## [Exercise materials]
------

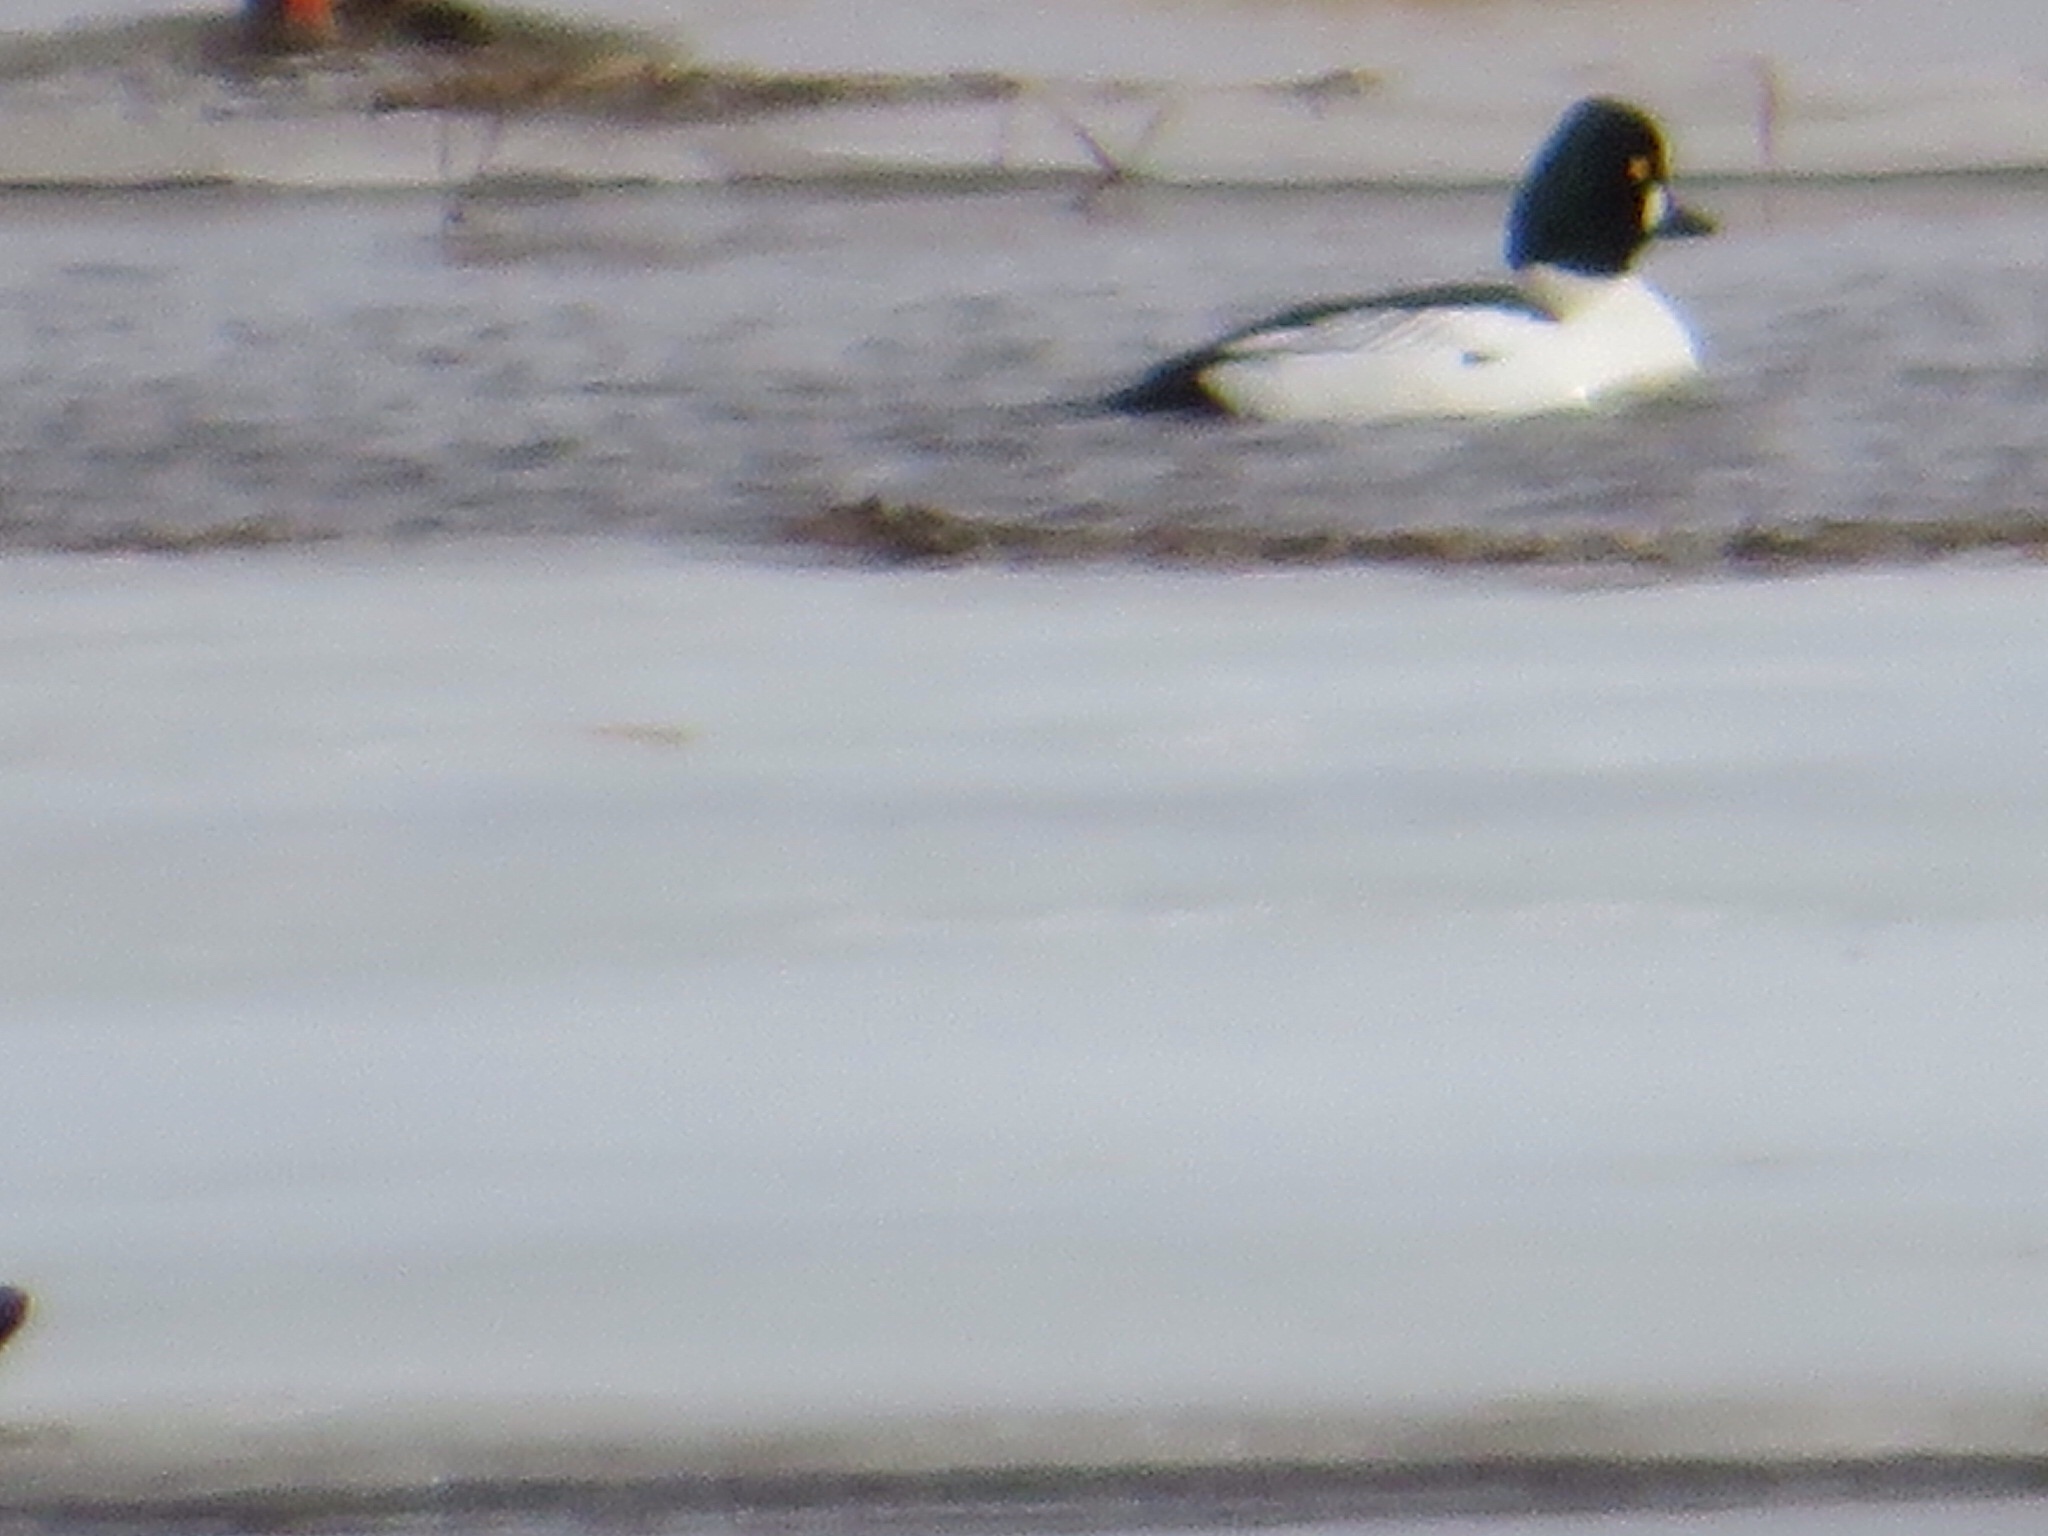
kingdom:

------

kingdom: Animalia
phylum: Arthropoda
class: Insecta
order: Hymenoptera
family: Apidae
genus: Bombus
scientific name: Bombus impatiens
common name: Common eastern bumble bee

------

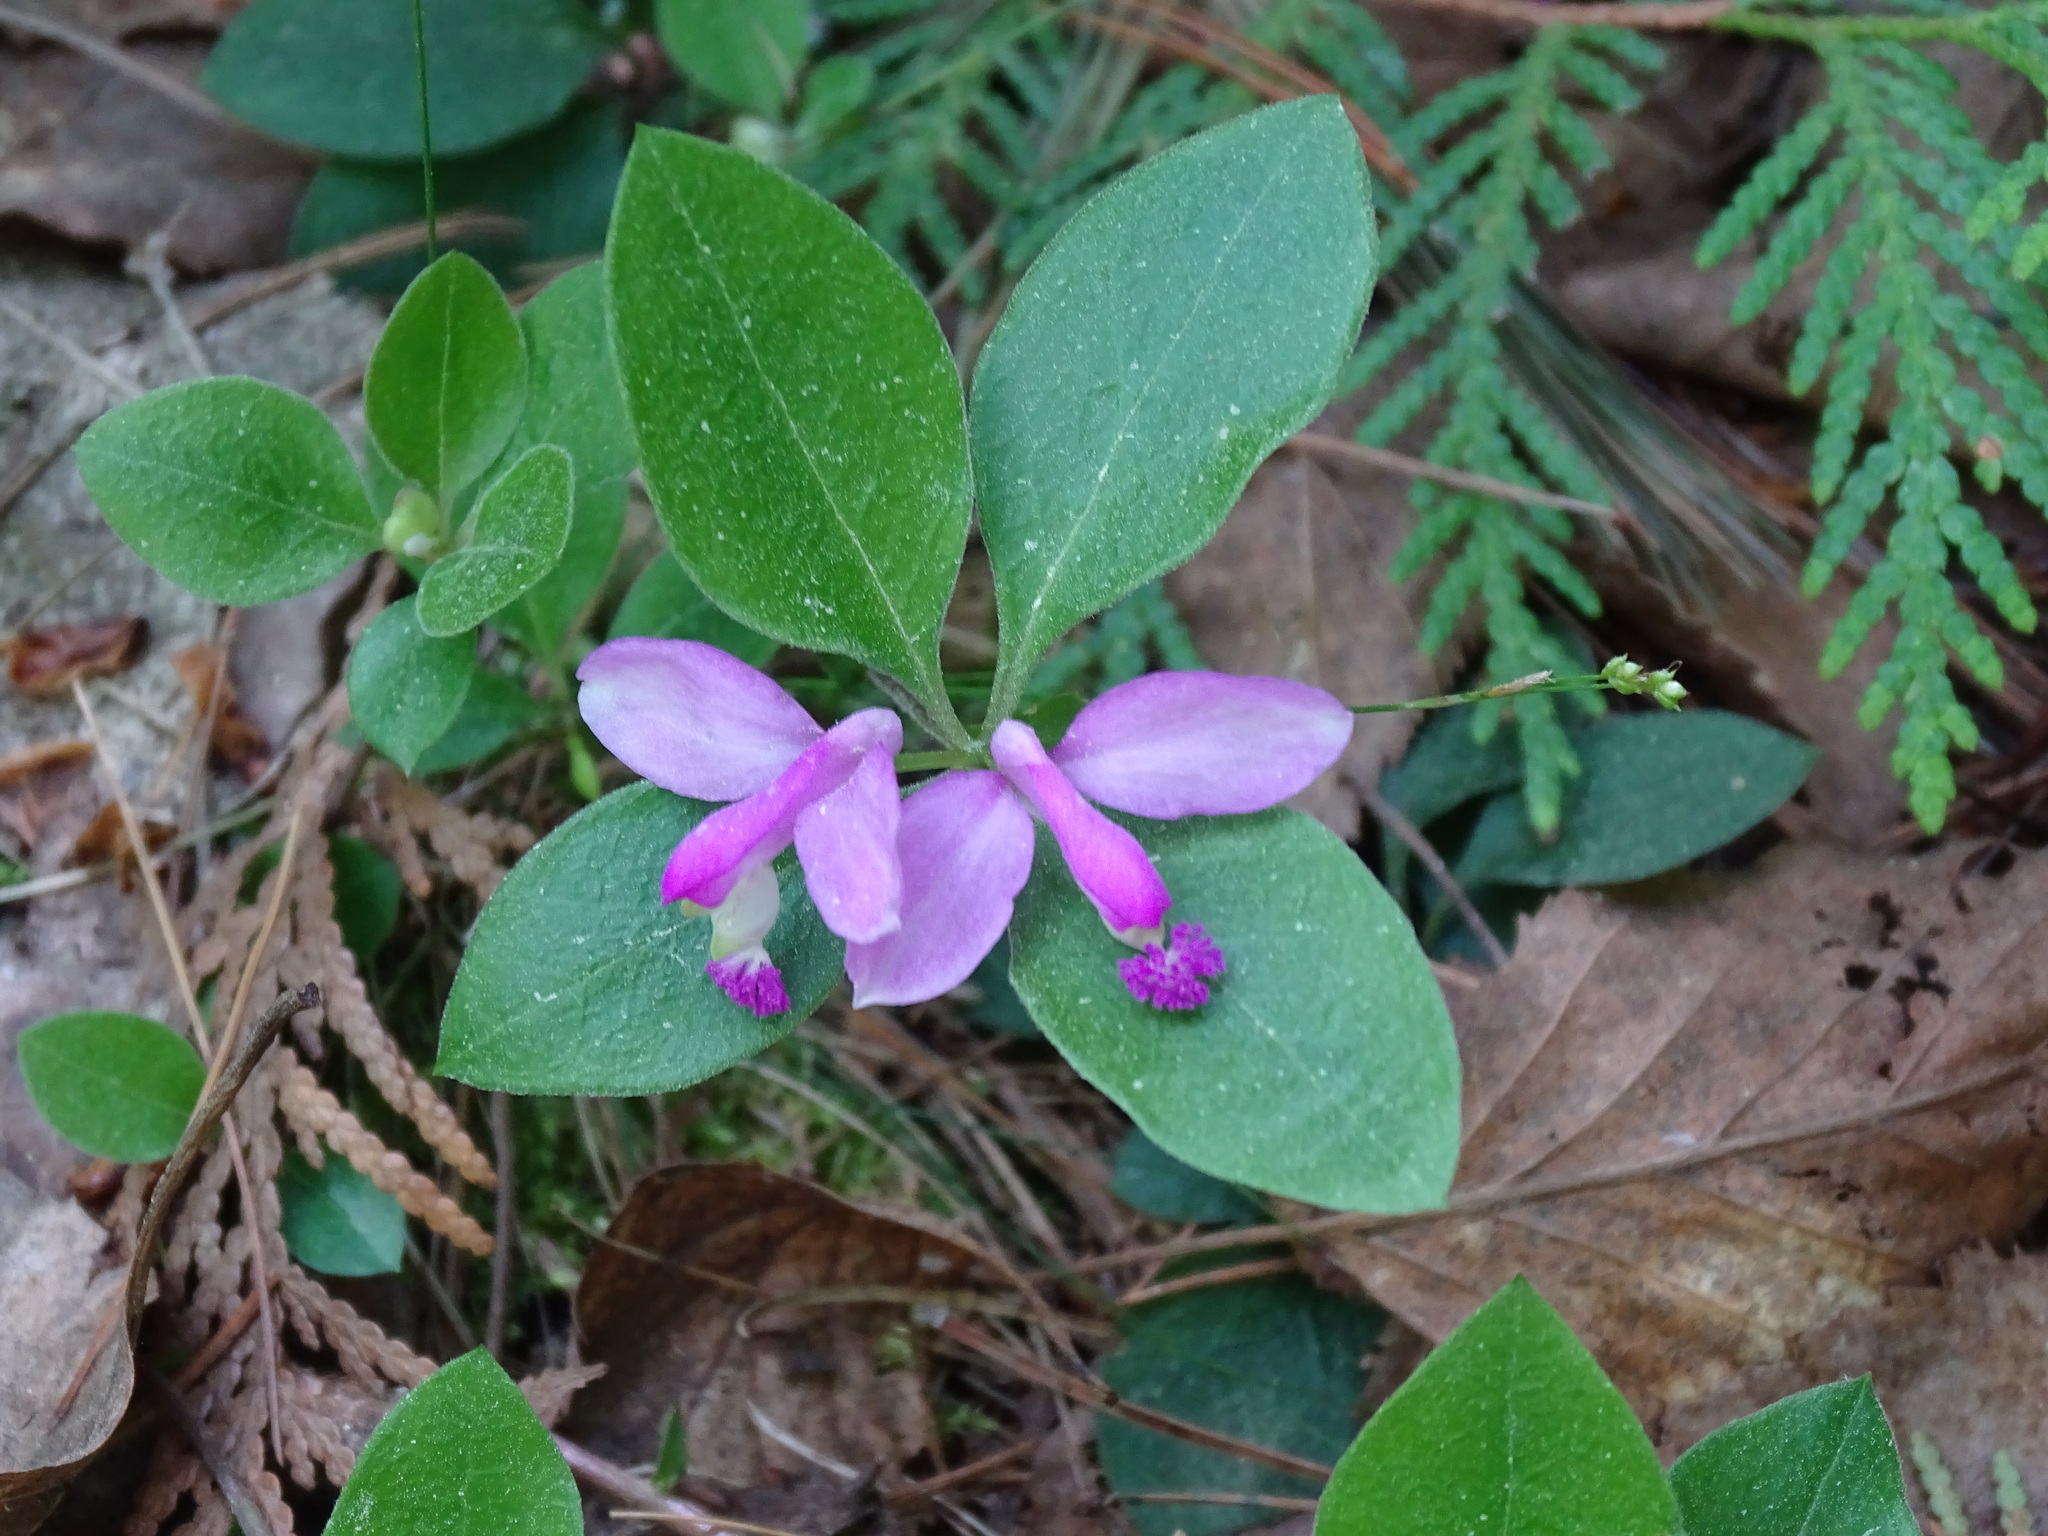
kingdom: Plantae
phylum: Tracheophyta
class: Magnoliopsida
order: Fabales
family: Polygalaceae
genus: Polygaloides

------

## [To do]
Convert the items from the line containing "kingdom: Animalia" through the line containing "scientific name: Bombus impatiens", both lines included, into a two-column CSV with the headers field and value. Make one row per item, with its text under field and its answer under value, each in a quoted field with line breaks replaced by spaces.

## [Exercise response]
field,value
"kingdom:","Animalia"
"phylum:","Arthropoda"
"class:","Insecta"
"order:","Hymenoptera"
"family:","Apidae"
"genus:","Bombus"
"scientific name:","Bombus impatiens"